→ PROMPT 1: Can you extract the stretch from "The accumulation buffer 17 temporarily" through "a transmission path." in the encoder description below?
→ PROMPT 2: Could you copy every line of the entries below, leaving out the pictures?

The lossless encoding section 16 generates an encoded stream of each layer by performing a lossless encoding process on quantized data of each layer input from the quantization section 15. The lossless encoding section 16 also encodes information about an intra prediction or information about an inter prediction input from the selector 27 and multiplexes encoded parameters into the header region of an encoded stream. Then, the lossless encoding section 16 outputs the generated encoded stream to the accumulation buffer 17.
The accumulation buffer 17 temporarily accumulates an encoded stream input from the lossless encoding section 16 using a storage medium such as a semiconductor memory. Then, the accumulation buffer 17 outputs the accumulated encoded stream to a transmission section (not shown) (for example, a communication interface or an interface to peripheral devices) at a rate in accordance with the band of a transmission path.
The rate control section 18 monitors the free space of the accumulation buffer 17. Then, the rate control section 18 generates a rate control signal according to the free space on the accumulation buffer 17, and outputs the generated rate control signal to the quantization section 15. For example, when there is not much free space on the accumulation buffer 17, the rate control section 18 generates a rate control signal for lowering the bit rate of the quantized data. Also, for example, when the free space on the accumulation buffer 17 is sufficiently large, the rate control section 18 generates a rate control signal for increasing the bit rate of the quantized data.
The inverse quantization section 21 performs an inverse quantization process on the quantized data input from the quantization section 15. Then, the inverse quantization section 21 outputs transform coefficient data acquired by the inverse quantization process to the inverse orthogonal transform section 22.
The inverse orthogonal transform section 22 performs an inverse orthogonal transform process on the transform coefficient data input from the inverse quantization section 21 to thereby restore the predicted error data. Then, the inverse orthogonal transform section 22 outputs the restored predicted error data to the addition section 23.
The addition section 23 adds the restored predicted error data input from the inverse orthogonal transform section 22 and the predicted image data input from the motion estimation section 30 or the intra prediction section 40 a or 40 b to thereby generate decoded image data (so-called reconstructed image). Then, the addition section 23 outputs the generated decoded image data to the deblocking filter 24 and the frame memory 25.
The deblocking filter 24 performs a filtering process for reducing block distortion occurring at the time of encoding of an image. The deblocking filter 24 filters the decoded image data input from the addition section 23 to remove the block distortion, and outputs the decoded image data after filtering to the frame memory 25.
The frame memory 25 stores, using a storage medium, the decoded image data input from the addition section 23 and the decoded image data after filtering input from the deblocking filter 24.
The selector 26 reads the decoded image data after filtering which is to be used for inter prediction from the frame memory 25, and supplies the decoded image data which has been read to the motion estimation section 30 as reference image data. Also, the selector 26 reads the decoded image data before filtering which is to be used for intra prediction from the frame memory 25, and supplies the decoded image data which has been read to the intra prediction section 40 a or 40 b as reference image data.

→ INFORMATION SUPPLIED:
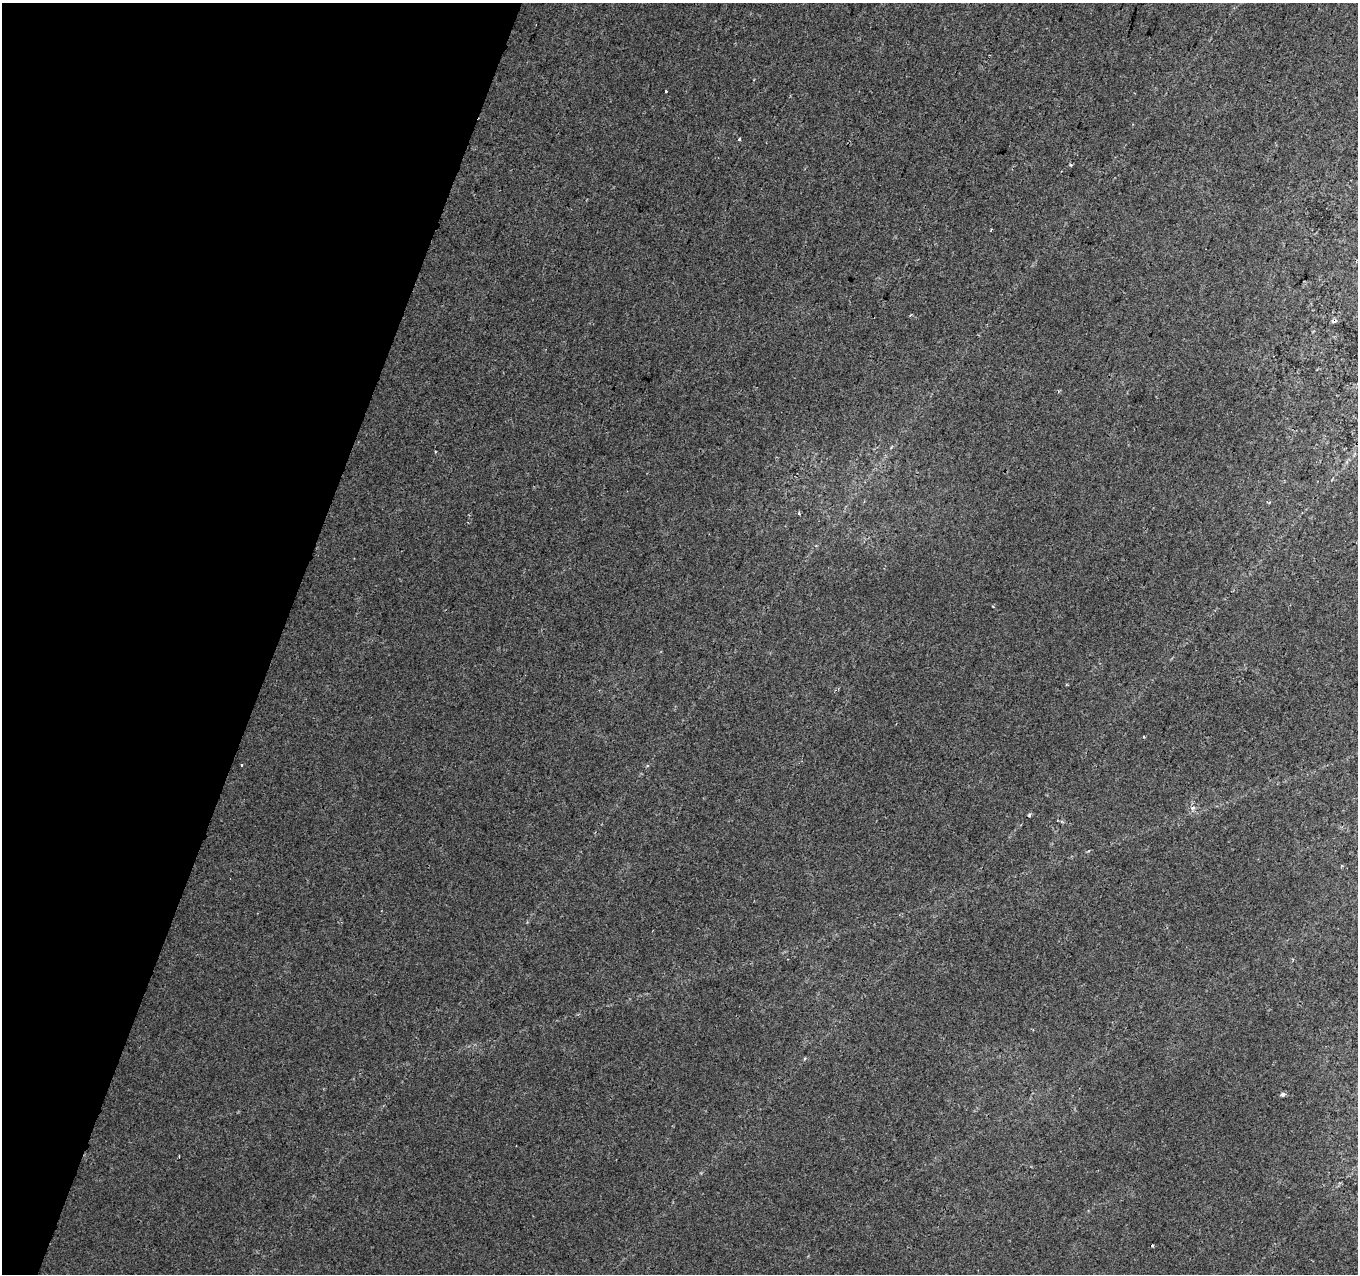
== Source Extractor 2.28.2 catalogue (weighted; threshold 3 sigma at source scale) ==
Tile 9 of 4 x 4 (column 1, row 3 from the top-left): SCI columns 23-1378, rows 1591-2862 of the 5462 x 5661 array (HDU 1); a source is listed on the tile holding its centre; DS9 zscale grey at full resolution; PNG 1360 x 1276 px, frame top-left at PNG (2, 3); no overlay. Shown black and unused: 20% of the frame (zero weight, under 2 of 3 exposures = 2% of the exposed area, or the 3 px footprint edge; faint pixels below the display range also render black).
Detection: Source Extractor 2.28.2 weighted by HDU 2 'WHT'; one run over the whole footprint, this tile lists its part. Background 0.00388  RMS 0.0036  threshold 0.016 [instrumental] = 3 sigma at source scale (4.5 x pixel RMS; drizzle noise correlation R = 1.50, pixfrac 1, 0.0396/0.0396 arcsec/px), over >= 5 px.
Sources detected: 14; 3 cosmic-ray / hot-pixel residue — not listed; the other 11 listed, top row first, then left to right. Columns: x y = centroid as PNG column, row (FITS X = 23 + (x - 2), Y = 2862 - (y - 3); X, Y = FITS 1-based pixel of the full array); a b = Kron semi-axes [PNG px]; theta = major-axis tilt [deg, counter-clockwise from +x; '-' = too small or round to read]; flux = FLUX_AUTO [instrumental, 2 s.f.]
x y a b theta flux
665 91 3 3 - 1.1
740 140 3 3 - 1.5
1071 165 4 3 - 0.5
991 229 3 2 - 0.36
435 452 2 2 - 0.31
799 513 4 4 - 0.5
993 607 3 2 - 0.32
1144 737 3 3 - 0.33
1193 808 7 5 4 1
1283 1094 4 4 - 1.3
1153 1246 3 3 - 0.57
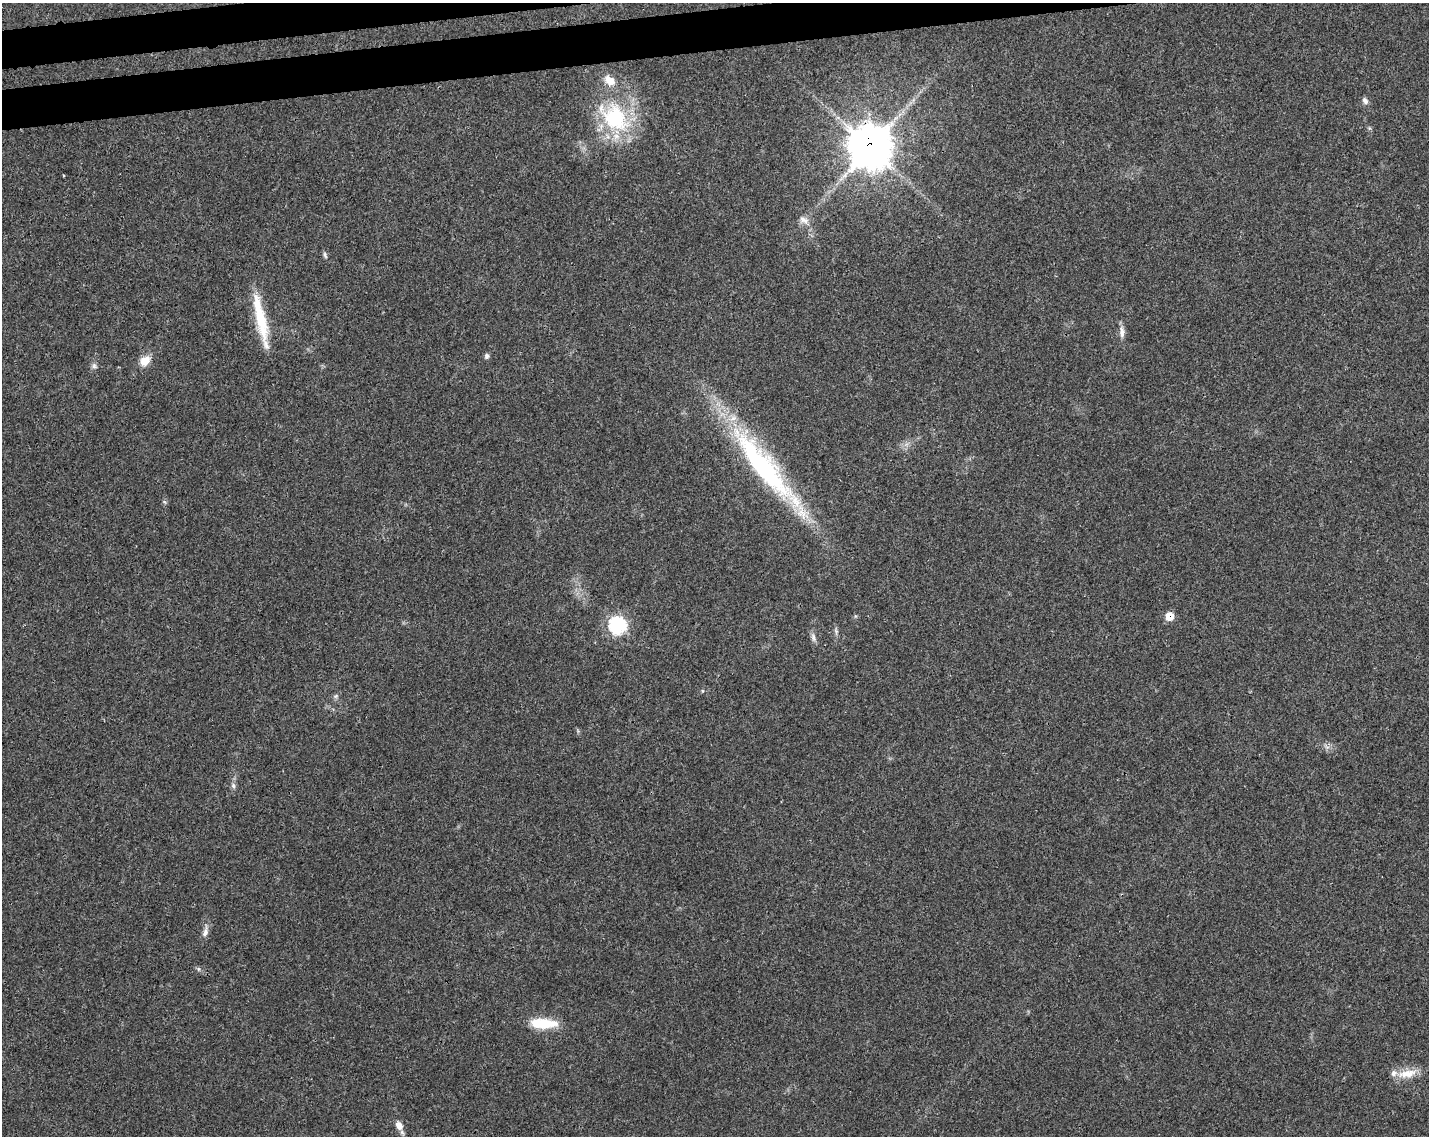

→ WORKED ANSWER 1:
The accumulation buffer 17 temporarily accumulates an encoded stream input from the lossless encoding section 16 using a storage medium such as a semiconductor memory. Then, the accumulation buffer 17 outputs the accumulated encoded stream to a transmission section (not shown) (for example, a communication interface or an interface to peripheral devices) at a rate in accordance with the band of a transmission path.

→ WORKED ANSWER 2:
== Source Extractor 2.28.2 catalogue (weighted; threshold 3 sigma at source scale) ==
Tile 9 of 4 x 4 (column 1, row 3 from the top-left): SCI columns 23-1378, rows 1591-2862 of the 5462 x 5661 array (HDU 1); a source is listed on the tile holding its centre; DS9 zscale grey at full resolution; PNG 1360 x 1276 px, frame top-left at PNG (2, 3); no overlay. Shown black and unused: 20% of the frame (zero weight, under 2 of 3 exposures = 2% of the exposed area, or the 3 px footprint edge; faint pixels below the display range also render black).
Detection: Source Extractor 2.28.2 weighted by HDU 2 'WHT'; one run over the whole footprint, this tile lists its part. Background 0.00388  RMS 0.0036  threshold 0.016 [instrumental] = 3 sigma at source scale (4.5 x pixel RMS; drizzle noise correlation R = 1.50, pixfrac 1, 0.0396/0.0396 arcsec/px), over >= 5 px.
Sources detected: 14; 3 cosmic-ray / hot-pixel residue — not listed; the other 11 listed, top row first, then left to right. Columns: x y = centroid as PNG column, row (FITS X = 23 + (x - 2), Y = 2862 - (y - 3); X, Y = FITS 1-based pixel of the full array); a b = Kron semi-axes [PNG px]; theta = major-axis tilt [deg, counter-clockwise from +x; '-' = too small or round to read]; flux = FLUX_AUTO [instrumental, 2 s.f.]
x y a b theta flux
665 91 3 3 - 1.1
740 140 3 3 - 1.5
1071 165 4 3 - 0.5
991 229 3 2 - 0.36
435 452 2 2 - 0.31
799 513 4 4 - 0.5
993 607 3 2 - 0.32
1144 737 3 3 - 0.33
1193 808 7 5 4 1
1283 1094 4 4 - 1.3
1153 1246 3 3 - 0.57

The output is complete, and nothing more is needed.